Source records:

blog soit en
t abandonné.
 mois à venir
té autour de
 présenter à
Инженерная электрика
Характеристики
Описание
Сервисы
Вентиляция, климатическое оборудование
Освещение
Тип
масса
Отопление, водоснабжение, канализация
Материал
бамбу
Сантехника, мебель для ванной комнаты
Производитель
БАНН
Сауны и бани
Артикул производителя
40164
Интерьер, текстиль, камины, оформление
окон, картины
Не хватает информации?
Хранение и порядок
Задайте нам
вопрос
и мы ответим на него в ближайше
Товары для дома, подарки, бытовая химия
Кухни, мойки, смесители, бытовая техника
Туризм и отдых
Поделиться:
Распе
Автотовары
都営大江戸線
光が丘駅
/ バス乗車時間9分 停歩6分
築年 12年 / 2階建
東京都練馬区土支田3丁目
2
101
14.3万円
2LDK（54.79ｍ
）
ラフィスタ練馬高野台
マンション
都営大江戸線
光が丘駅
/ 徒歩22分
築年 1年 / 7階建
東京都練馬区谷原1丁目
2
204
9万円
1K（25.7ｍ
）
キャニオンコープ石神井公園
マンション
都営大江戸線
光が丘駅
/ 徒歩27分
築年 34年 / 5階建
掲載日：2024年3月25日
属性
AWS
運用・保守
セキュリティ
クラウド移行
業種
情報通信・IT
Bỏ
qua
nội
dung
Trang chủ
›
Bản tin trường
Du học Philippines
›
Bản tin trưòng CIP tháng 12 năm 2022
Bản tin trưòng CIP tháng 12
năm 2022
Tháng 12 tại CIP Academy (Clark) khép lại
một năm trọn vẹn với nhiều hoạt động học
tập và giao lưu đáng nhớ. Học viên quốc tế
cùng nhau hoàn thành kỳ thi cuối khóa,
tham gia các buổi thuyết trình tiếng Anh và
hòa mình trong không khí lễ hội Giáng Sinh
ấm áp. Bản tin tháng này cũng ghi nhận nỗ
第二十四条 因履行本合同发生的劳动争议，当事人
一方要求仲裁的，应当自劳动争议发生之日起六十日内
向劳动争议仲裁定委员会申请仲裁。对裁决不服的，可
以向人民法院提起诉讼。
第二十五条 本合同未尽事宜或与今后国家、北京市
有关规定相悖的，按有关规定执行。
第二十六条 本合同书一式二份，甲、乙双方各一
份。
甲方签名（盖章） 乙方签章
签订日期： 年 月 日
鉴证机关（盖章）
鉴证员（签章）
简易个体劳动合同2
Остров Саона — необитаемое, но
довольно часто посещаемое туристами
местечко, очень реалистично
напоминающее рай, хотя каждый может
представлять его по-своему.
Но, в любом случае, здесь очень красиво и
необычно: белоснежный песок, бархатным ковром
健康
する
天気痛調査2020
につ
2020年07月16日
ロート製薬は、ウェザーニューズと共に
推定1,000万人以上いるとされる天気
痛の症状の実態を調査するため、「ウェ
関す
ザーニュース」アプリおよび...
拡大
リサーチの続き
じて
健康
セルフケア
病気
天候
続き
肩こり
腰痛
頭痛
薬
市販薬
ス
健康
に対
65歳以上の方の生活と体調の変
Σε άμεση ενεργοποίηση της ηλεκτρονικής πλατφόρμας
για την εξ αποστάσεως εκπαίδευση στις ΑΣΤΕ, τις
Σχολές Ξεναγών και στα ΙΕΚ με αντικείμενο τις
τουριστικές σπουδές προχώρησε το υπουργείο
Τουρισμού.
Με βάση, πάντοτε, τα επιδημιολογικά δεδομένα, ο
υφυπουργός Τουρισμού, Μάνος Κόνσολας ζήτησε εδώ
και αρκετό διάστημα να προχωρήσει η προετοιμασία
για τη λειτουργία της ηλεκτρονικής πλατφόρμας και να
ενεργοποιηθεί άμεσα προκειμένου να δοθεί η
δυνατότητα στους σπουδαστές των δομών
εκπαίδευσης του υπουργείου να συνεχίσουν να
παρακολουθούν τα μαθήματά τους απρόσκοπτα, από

--- TASK DESCRIPTION ---
Present every line of the records above as a numbered list, omitting any blank lines.

--- ANSWER FOR THIS EXERCISE ---
1. blog soit en
2. t abandonné.
3.  mois à venir
4. té autour de
5.  présenter à
6. Инженерная электрика
7. Характеристики
8. Описание
9. Сервисы
10. Вентиляция, климатическое оборудование
11. Освещение
12. Тип
13. масса
14. Отопление, водоснабжение, канализация
15. Материал
16. бамбу
17. Сантехника, мебель для ванной комнаты
18. Производитель
19. БАНН
20. Сауны и бани
21. Артикул производителя
22. 40164
23. Интерьер, текстиль, камины, оформление
24. окон, картины
25. Не хватает информации?
26. Хранение и порядок
27. Задайте нам
28. вопрос
29. и мы ответим на него в ближайше
30. Товары для дома, подарки, бытовая химия
31. Кухни, мойки, смесители, бытовая техника
32. Туризм и отдых
33. Поделиться:
34. Распе
35. Автотовары
36. 都営大江戸線
37. 光が丘駅
38. / バス乗車時間9分 停歩6分
39. 築年 12年 / 2階建
40. 東京都練馬区土支田3丁目
41. 2
42. 101
43. 14.3万円
44. 2LDK（54.79ｍ
45. ）
46. ラフィスタ練馬高野台
47. マンション
48. 都営大江戸線
49. 光が丘駅
50. / 徒歩22分
51. 築年 1年 / 7階建
52. 東京都練馬区谷原1丁目
53. 2
54. 204
55. 9万円
56. 1K（25.7ｍ
57. ）
58. キャニオンコープ石神井公園
59. マンション
60. 都営大江戸線
61. 光が丘駅
62. / 徒歩27分
63. 築年 34年 / 5階建
64. 掲載日：2024年3月25日
65. 属性
66. AWS
67. 運用・保守
68. セキュリティ
69. クラウド移行
70. 業種
71. 情報通信・IT
72. Bỏ
73. qua
74. nội
75. dung
76. Trang chủ
77. ›
78. Bản tin trường
79. Du học Philippines
80. ›
81. Bản tin trưòng CIP tháng 12 năm 2022
82. Bản tin trưòng CIP tháng 12
83. năm 2022
84. Tháng 12 tại CIP Academy (Clark) khép lại
85. một năm trọn vẹn với nhiều hoạt động học
86. tập và giao lưu đáng nhớ. Học viên quốc tế
87. cùng nhau hoàn thành kỳ thi cuối khóa,
88. tham gia các buổi thuyết trình tiếng Anh và
89. hòa mình trong không khí lễ hội Giáng Sinh
90. ấm áp. Bản tin tháng này cũng ghi nhận nỗ
91. 第二十四条 因履行本合同发生的劳动争议，当事人
92. 一方要求仲裁的，应当自劳动争议发生之日起六十日内
93. 向劳动争议仲裁定委员会申请仲裁。对裁决不服的，可
94. 以向人民法院提起诉讼。
95. 第二十五条 本合同未尽事宜或与今后国家、北京市
96. 有关规定相悖的，按有关规定执行。
97. 第二十六条 本合同书一式二份，甲、乙双方各一
98. 份。
99. 甲方签名（盖章） 乙方签章
100. 签订日期： 年 月 日
101. 鉴证机关（盖章）
102. 鉴证员（签章）
103. 简易个体劳动合同2
104. Остров Саона — необитаемое, но
105. довольно часто посещаемое туристами
106. местечко, очень реалистично
107. напоминающее рай, хотя каждый может
108. представлять его по-своему.
109. Но, в любом случае, здесь очень красиво и
110. необычно: белоснежный песок, бархатным ковром
111. 健康
112. する
113. 天気痛調査2020
114. につ
115. 2020年07月16日
116. ロート製薬は、ウェザーニューズと共に
117. 推定1,000万人以上いるとされる天気
118. 痛の症状の実態を調査するため、「ウェ
119. 関す
120. ザーニュース」アプリおよび...
121. 拡大
122. リサーチの続き
123. じて
124. 健康
125. セルフケア
126. 病気
127. 天候
128. 続き
129. 肩こり
130. 腰痛
131. 頭痛
132. 薬
133. 市販薬
134. ス
135. 健康
136. に対
137. 65歳以上の方の生活と体調の変
138. Σε άμεση ενεργοποίηση της ηλεκτρονικής πλατφόρμας
139. για την εξ αποστάσεως εκπαίδευση στις ΑΣΤΕ, τις
140. Σχολές Ξεναγών και στα ΙΕΚ με αντικείμενο τις
141. τουριστικές σπουδές προχώρησε το υπουργείο
142. Τουρισμού.
143. Με βάση, πάντοτε, τα επιδημιολογικά δεδομένα, ο
144. υφυπουργός Τουρισμού, Μάνος Κόνσολας ζήτησε εδώ
145. και αρκετό διάστημα να προχωρήσει η προετοιμασία
146. για τη λειτουργία της ηλεκτρονικής πλατφόρμας και να
147. ενεργοποιηθεί άμεσα προκειμένου να δοθεί η
148. δυνατότητα στους σπουδαστές των δομών
149. εκπαίδευσης του υπουργείου να συνεχίσουν να
150. παρακολουθούν τα μαθήματά τους απρόσκοπτα, από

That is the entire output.